◆ **Your goal**
When you transcribe the entries below, begin at their first line and stop after the line containing "ring pip: (492, 148)"; pictures stay out.

##### Records provided #####

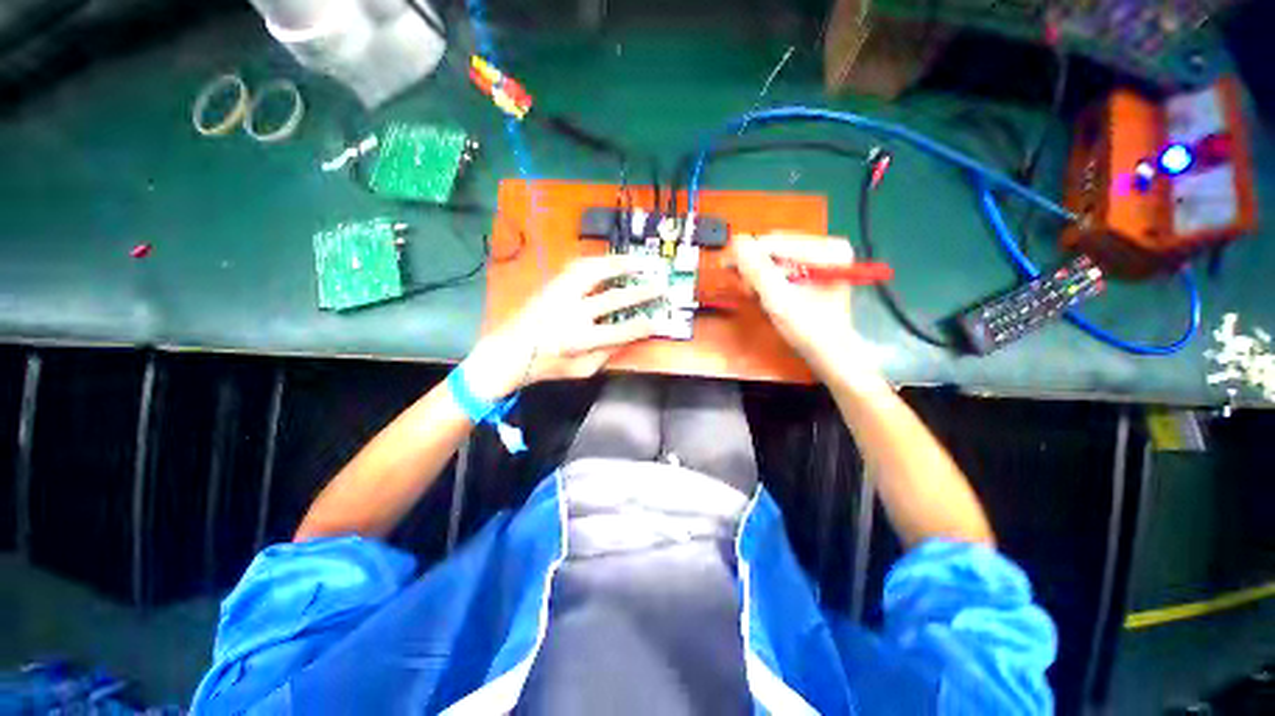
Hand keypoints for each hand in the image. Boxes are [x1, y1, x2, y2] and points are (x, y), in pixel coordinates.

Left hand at [462, 254, 664, 399]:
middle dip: (640, 292)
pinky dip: (598, 261)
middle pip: (612, 299)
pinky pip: (578, 266)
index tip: (658, 322)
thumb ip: (607, 354)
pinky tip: (610, 260)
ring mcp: (560, 295)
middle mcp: (571, 313)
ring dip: (620, 265)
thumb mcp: (582, 369)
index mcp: (578, 341)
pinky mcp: (553, 285)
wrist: (509, 350)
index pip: (618, 332)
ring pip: (593, 272)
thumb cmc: (548, 365)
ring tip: (639, 261)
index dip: (641, 327)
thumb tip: (629, 337)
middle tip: (660, 287)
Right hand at [733, 233, 869, 378]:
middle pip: (775, 248)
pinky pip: (780, 266)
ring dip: (760, 276)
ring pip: (775, 258)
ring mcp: (819, 259)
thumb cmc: (809, 328)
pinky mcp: (811, 270)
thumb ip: (758, 270)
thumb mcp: (779, 299)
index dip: (749, 257)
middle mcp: (826, 248)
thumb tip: (737, 242)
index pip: (776, 242)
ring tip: (757, 295)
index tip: (731, 271)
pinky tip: (765, 293)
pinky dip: (768, 280)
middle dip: (756, 269)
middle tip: (748, 290)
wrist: (828, 351)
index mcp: (827, 250)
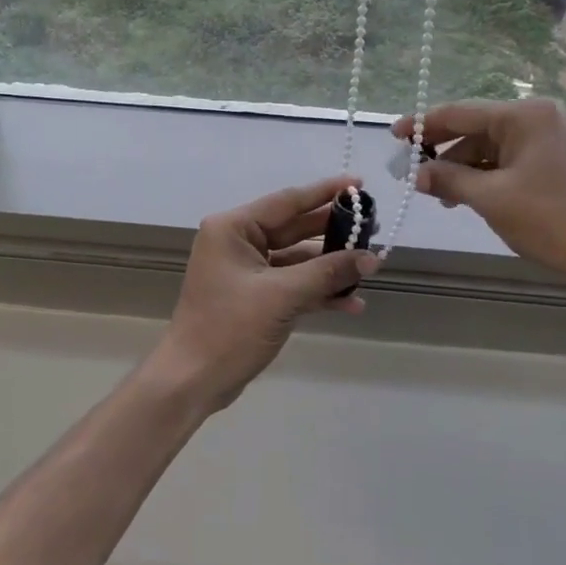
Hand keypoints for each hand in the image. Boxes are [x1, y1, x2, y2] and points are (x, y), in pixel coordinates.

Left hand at [151, 176, 378, 412]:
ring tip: (371, 268)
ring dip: (330, 267)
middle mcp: (237, 242)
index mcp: (233, 228)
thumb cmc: (229, 328)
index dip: (325, 192)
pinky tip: (351, 303)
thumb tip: (372, 257)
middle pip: (294, 228)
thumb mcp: (282, 296)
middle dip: (333, 232)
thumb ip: (327, 272)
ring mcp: (245, 271)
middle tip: (372, 226)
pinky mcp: (254, 297)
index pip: (287, 201)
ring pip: (297, 260)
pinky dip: (318, 292)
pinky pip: (292, 285)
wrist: (193, 380)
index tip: (359, 184)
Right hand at [393, 99, 565, 284]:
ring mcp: (552, 139)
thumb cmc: (553, 220)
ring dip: (464, 169)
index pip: (460, 113)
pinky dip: (487, 177)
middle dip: (444, 153)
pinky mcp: (558, 161)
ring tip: (441, 197)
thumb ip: (449, 180)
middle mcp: (539, 118)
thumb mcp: (491, 200)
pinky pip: (510, 161)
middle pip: (476, 129)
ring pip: (492, 148)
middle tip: (413, 174)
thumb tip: (417, 174)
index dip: (423, 125)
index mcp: (524, 116)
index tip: (394, 136)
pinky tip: (470, 198)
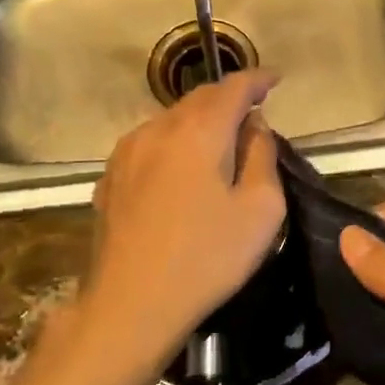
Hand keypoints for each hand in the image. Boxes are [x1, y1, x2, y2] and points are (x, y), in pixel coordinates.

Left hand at [79, 71, 285, 374]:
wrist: (132, 304)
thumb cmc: (207, 258)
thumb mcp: (261, 210)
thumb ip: (262, 156)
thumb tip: (254, 126)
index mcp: (198, 131)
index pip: (232, 87)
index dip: (257, 79)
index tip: (275, 80)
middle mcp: (157, 129)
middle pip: (198, 98)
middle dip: (228, 98)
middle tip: (252, 113)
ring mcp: (127, 152)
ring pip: (170, 119)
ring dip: (199, 121)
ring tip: (219, 141)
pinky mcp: (110, 177)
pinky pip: (150, 143)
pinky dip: (173, 142)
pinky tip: (181, 168)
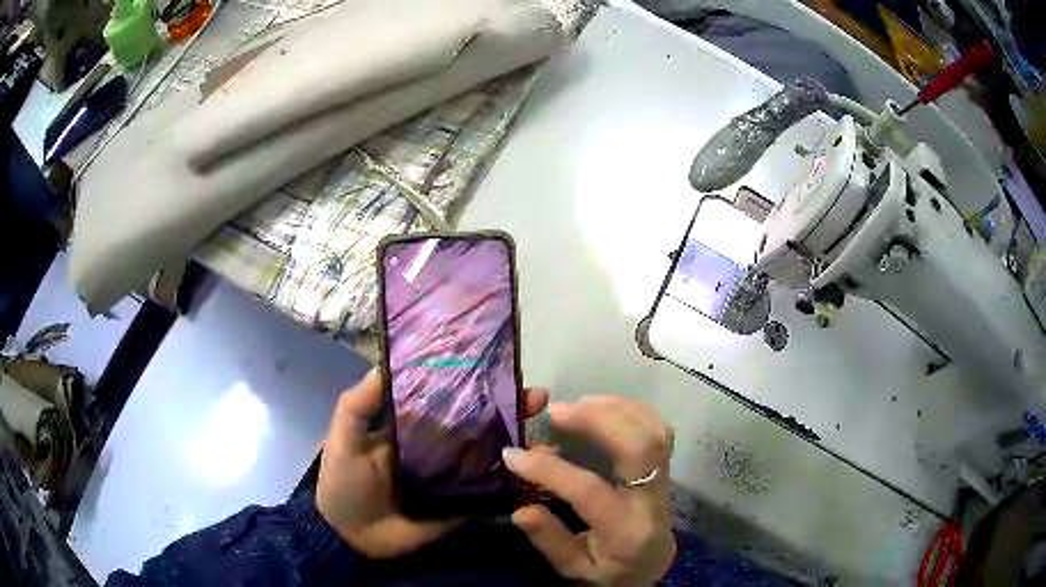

#####

◆ **Worked solution**
Hand keypoints for each hand in the image. Boxes are [x1, y1, x2, y2] and points are (x, y), in pixel coordinates.

Left hand at [462, 254, 664, 399]:
middle dip: (640, 292)
pinky dip: (598, 261)
middle pip: (612, 299)
pinky pip: (578, 266)
index tip: (658, 322)
thumb ip: (607, 354)
pinky tip: (610, 260)
ring mcp: (560, 295)
middle mcp: (571, 313)
ring dip: (620, 265)
thumb mcp: (582, 369)
index mcp: (578, 341)
pinky mcp: (553, 285)
wrist: (509, 350)
index pip: (618, 332)
ring pip: (593, 272)
thumb cmc: (548, 365)
ring tip: (639, 261)
index dip: (641, 327)
thumb tip: (629, 337)
middle tip: (660, 287)
Right hand at [733, 233, 869, 378]:
middle pip: (775, 248)
pinky pip: (780, 266)
ring dip: (760, 276)
ring pip: (775, 258)
ring mcp: (819, 259)
thumb cmc: (809, 328)
pinky mcp: (811, 270)
thumb ip: (758, 270)
thumb mcp: (779, 299)
index dip: (749, 257)
middle mcp: (826, 248)
thumb tip: (737, 242)
index pip: (776, 242)
ring tip: (757, 295)
index tip: (731, 271)
pinky tip: (765, 293)
pinky dip: (768, 280)
middle dip: (756, 269)
middle tip: (748, 290)
wrist: (828, 351)
index mcp: (827, 250)
Hand keypoints for each hand in the image. Boxes are [x1, y1, x2, y2] and points are (x, y), in pixel coordinates.

Left hand at [151, 176, 378, 412]:
ring tip: (371, 268)
ring dip: (330, 267)
middle mcp: (237, 242)
index mcp: (233, 228)
thumb cmc: (229, 328)
index dip: (325, 192)
pinky tip: (351, 303)
thumb tip: (372, 257)
middle pip: (294, 228)
thumb mcp: (282, 296)
middle dip: (333, 232)
thumb ip: (327, 272)
ring mcp: (245, 271)
middle tip: (372, 226)
pinky mcp: (254, 297)
index pip: (287, 201)
ring pip: (297, 260)
pinky dip: (318, 292)
pinky pip: (292, 285)
wrist: (193, 380)
index tip: (359, 184)
Right hand at [393, 99, 565, 284]:
ring mcp: (552, 139)
thumb cmc: (553, 220)
ring dip: (464, 169)
index pip: (460, 113)
pinky dip: (487, 177)
middle dip: (444, 153)
pinky mcp: (558, 161)
ring tip: (441, 197)
thumb ip: (449, 180)
middle mcp: (539, 118)
thumb mcp: (491, 200)
pinky pip: (510, 161)
middle pip: (476, 129)
ring pip: (492, 148)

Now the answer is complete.